BEGIN The input

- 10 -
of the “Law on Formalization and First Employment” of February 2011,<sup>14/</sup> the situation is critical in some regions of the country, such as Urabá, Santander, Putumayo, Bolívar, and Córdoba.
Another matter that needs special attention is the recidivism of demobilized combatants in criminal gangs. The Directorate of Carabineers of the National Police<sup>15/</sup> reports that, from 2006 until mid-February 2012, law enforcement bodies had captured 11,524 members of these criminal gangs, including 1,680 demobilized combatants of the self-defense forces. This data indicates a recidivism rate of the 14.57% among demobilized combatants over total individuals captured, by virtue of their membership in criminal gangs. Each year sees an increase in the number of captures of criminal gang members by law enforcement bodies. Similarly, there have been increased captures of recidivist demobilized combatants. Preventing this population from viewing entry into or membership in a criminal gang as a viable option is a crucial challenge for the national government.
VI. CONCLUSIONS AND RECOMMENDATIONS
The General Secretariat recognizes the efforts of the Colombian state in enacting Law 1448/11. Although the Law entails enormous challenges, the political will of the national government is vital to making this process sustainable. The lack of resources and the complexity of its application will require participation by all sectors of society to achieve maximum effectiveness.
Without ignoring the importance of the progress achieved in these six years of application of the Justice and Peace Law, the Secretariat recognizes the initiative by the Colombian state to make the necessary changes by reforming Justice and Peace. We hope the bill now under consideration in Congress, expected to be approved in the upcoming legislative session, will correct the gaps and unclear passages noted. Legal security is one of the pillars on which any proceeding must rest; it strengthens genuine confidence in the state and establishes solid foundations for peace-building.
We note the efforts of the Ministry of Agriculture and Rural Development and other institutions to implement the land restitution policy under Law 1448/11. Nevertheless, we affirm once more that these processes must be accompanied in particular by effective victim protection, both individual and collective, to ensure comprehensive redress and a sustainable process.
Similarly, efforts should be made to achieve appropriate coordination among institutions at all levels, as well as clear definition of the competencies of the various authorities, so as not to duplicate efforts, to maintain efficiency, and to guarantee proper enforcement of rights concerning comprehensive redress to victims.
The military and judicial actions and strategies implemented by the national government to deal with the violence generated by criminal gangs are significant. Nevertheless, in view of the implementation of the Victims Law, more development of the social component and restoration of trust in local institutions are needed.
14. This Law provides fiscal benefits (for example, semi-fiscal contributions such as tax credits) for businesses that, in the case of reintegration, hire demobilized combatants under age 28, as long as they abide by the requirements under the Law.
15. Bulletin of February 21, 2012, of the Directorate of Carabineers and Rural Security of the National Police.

END The input

Problem details
Each line from the one containing "Similarly, efforts should" to the last line above must be returned exactly, and no line outside that range.

Solution
Similarly, efforts should be made to achieve appropriate coordination among institutions at all levels, as well as clear definition of the competencies of the various authorities, so as not to duplicate efforts, to maintain efficiency, and to guarantee proper enforcement of rights concerning comprehensive redress to victims.
The military and judicial actions and strategies implemented by the national government to deal with the violence generated by criminal gangs are significant. Nevertheless, in view of the implementation of the Victims Law, more development of the social component and restoration of trust in local institutions are needed.
14. This Law provides fiscal benefits (for example, semi-fiscal contributions such as tax credits) for businesses that, in the case of reintegration, hire demobilized combatants under age 28, as long as they abide by the requirements under the Law.
15. Bulletin of February 21, 2012, of the Directorate of Carabineers and Rural Security of the National Police.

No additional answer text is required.